What Google’s May Core Update Is and When It Rolls Out
Google has started rolling out its May core update, as confirmed on the Search Status Dashboard and via Search Central’s social channels. The rollout began on Thursday at 11:43 AM ET and is expected to take up to two weeks to complete across all regions and languages. This is the second broad core update of 2026, following the March core update, which finished rolling out after 12 days. Google is describing the May release as a regular Google core update designed to better surface relevant, satisfying content from all types of sites. There is no companion blog post yet and no new guidance has been issued beyond existing core update advice. As with previous broad updates, this one refreshes some of Google’s core ranking systems and is global in scope, affecting traditional search results, Discover, featured snippets, and other search surfaces.

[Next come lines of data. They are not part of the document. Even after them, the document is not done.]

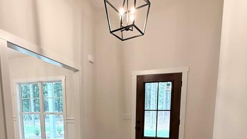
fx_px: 164
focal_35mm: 25
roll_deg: +0.3
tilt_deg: -6.5
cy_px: 127
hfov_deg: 73.5
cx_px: 103
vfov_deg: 41.9
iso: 320
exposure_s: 1/120
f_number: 2.2
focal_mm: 2.22
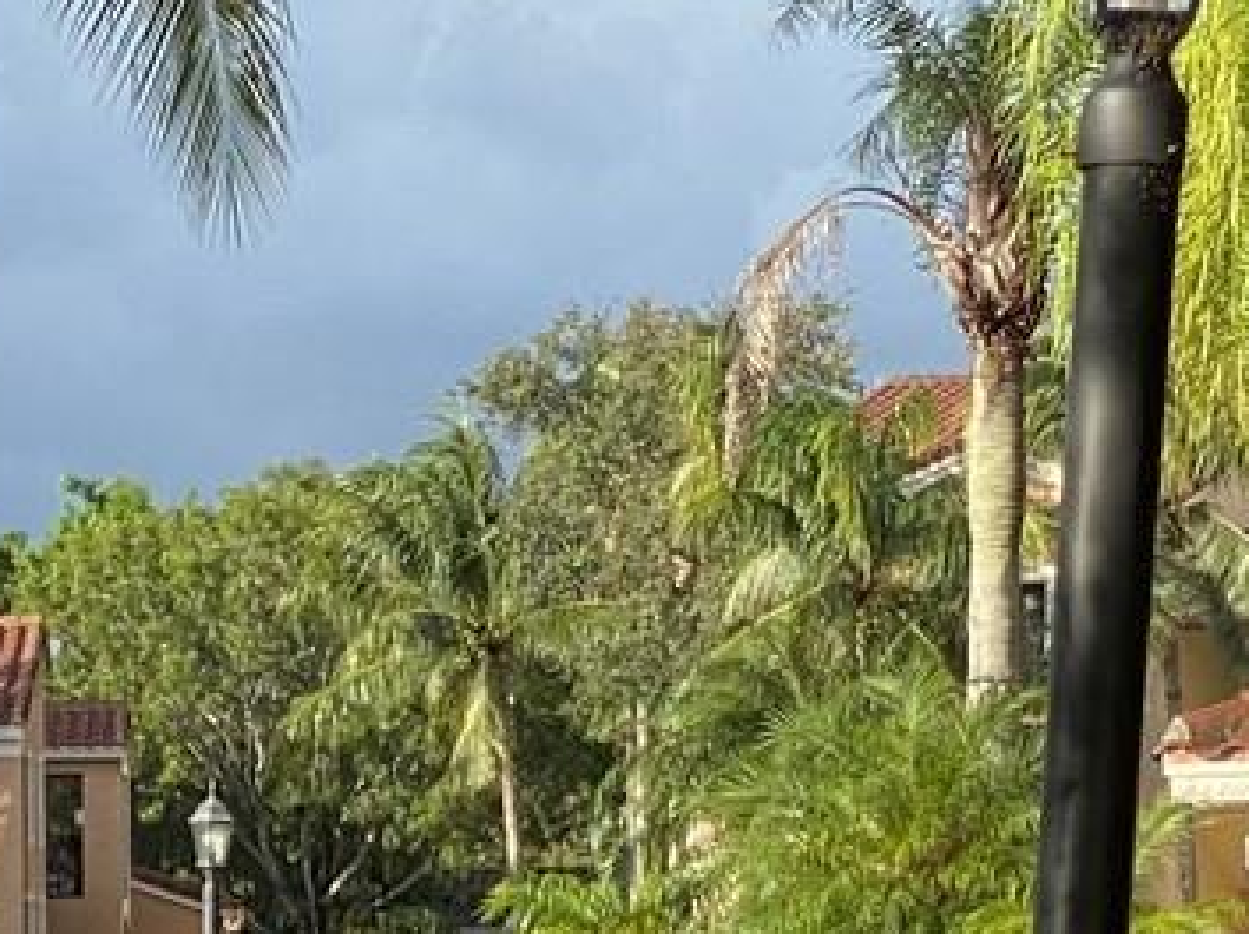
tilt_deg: -4.5
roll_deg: -0.1
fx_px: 8507
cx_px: -223
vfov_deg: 6.2
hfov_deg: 8.3
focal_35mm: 236
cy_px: 1663
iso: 20
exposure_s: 1/564
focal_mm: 6
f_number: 2
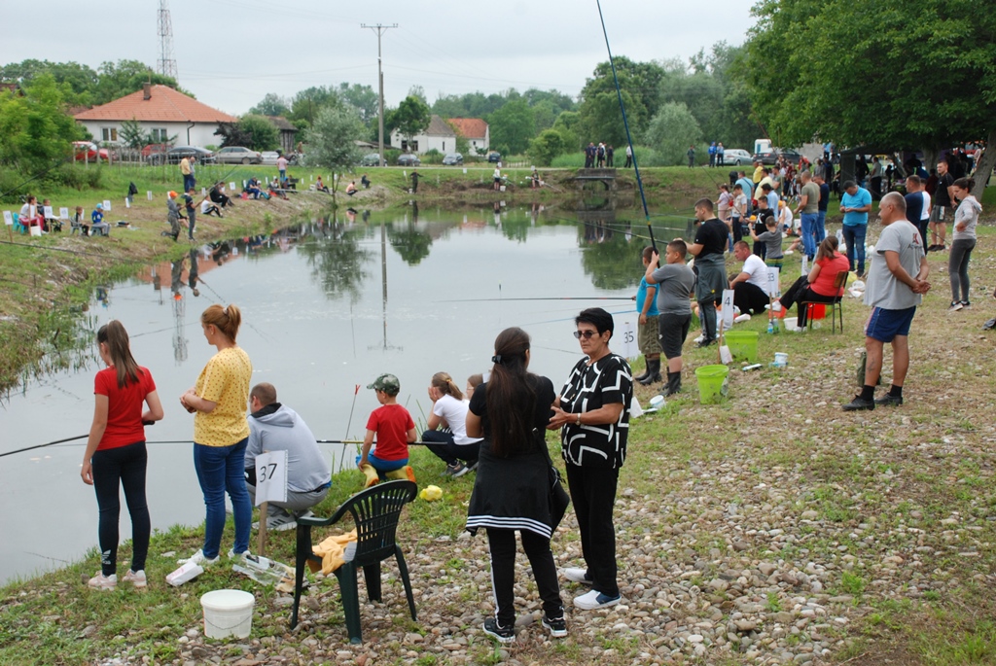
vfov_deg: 28.1
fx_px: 1329
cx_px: 498
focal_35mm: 48
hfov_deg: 41.1
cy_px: 333
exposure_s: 1/250
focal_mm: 32
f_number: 8
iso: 500
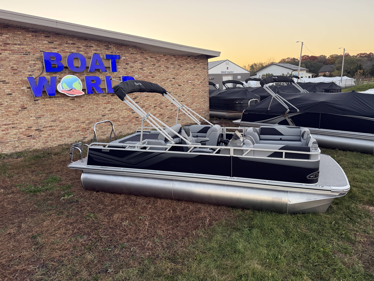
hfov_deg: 71.6
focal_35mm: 24
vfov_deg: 56.8
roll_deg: +2.3
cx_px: 187
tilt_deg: -11.2
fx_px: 259
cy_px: 140
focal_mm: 6.76
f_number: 1.78
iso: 160
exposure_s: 1/241
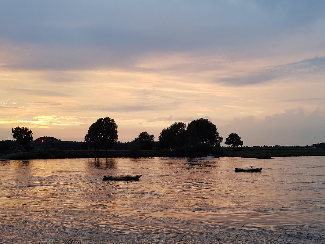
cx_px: 181
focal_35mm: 39
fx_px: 366
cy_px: 150
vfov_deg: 36.6
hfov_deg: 47.8
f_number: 1.7
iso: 50
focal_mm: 4.2
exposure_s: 1/174
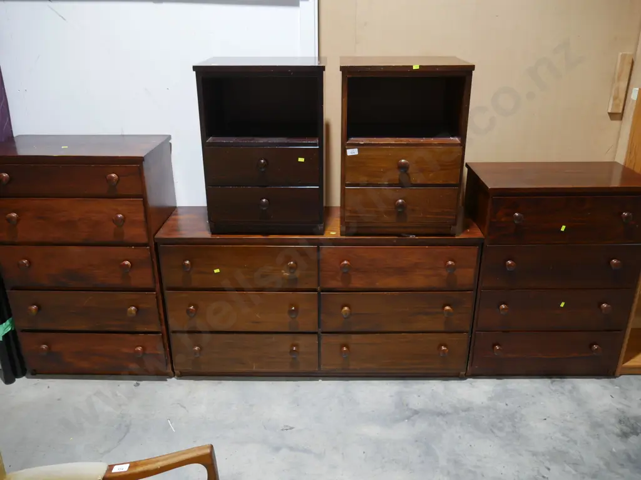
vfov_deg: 49.7
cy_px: 240
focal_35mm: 28
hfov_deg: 63.4
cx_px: 320
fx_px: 518
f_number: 3.5
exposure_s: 1/60
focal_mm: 14
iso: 400
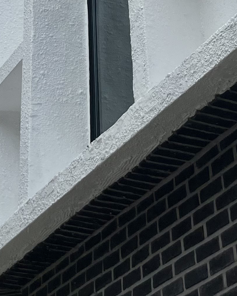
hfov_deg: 15.2
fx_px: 886
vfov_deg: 16.4
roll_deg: +3.1
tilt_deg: +43.8
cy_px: -212
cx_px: 72
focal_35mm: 101
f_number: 1.6
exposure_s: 1/2571
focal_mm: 5.1
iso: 50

Expected Search Ranking Changes and Who Is Most Affected
During the May 2026 update, site owners should anticipate noticeable search ranking changes as Google recalibrates how it evaluates relevance and satisfaction signals. Core updates aren’t penalties and don’t target specific niches; instead, they re-rank content across multiple categories based on updated systems. As a result, some pages will gain visibility while others lose positions, even if nothing changed on the site itself. Because this is a broad core update that looks at all types of content, impacts can be seen in news, e‑commerce, informational blogs, and local sites alike. Google has also confirmed that core updates influence Google Discover and features such as featured snippets, so traffic swings may appear outside traditional blue‑link rankings. Volatility tools and SEO tracking platforms are already registering elevated movement, but patterns will continue to evolve throughout the two‑week rollout window.

How to Monitor SEO Impact Safely During the Two-Week Rollout
The most important step for site owners during this May 2026 update is disciplined monitoring, not knee‑jerk changes. Expect rankings and traffic to fluctuate throughout the rollout as different data centers and systems are updated. Google advises waiting until at least a week after the rollout finishes before drawing firm conclusions from Search Console or analytics data. Your baseline should be performance in the weeks leading up to May 21 compared against data after completion. Track key metrics such as impressions, average position, click‑through rate, and top landing pages. Use annotations in your analytics tools to mark the start of the rollout so later comparisons are clear. If you see sharp changes on specific queries or page types, document them, but avoid rewriting or removing content purely based on interim volatility. Short‑term swings are common and may reverse before the update fully settles.

Immediate Action Plan: What to Do If Your Site Drops or Gains
If your site experiences losses during this Google core update, treat it as a signal to reassess overall content quality rather than a punishment. Google’s long‑standing core update guidance emphasizes being more helpful, trustworthy, and comprehensive than competing pages. Review affected URLs with a focus on depth, originality, clarity of purpose, and user satisfaction. Check whether your pages truly answer searchers’ questions, demonstrate expertise, and provide a better experience than other results. For sites seeing gains, resist complacency. Positive movement often reflects how well your existing strategy aligns with Google’s evolving ranking systems. Document what appears to be working—content formats, topical focus, and on‑page structure—and reinforce those strengths. In both cases, avoid making rushed, large‑scale changes during the two‑week rollout. Instead, collect data, prioritize high‑impact content improvements, and implement measured updates once the rollout is confirmed complete.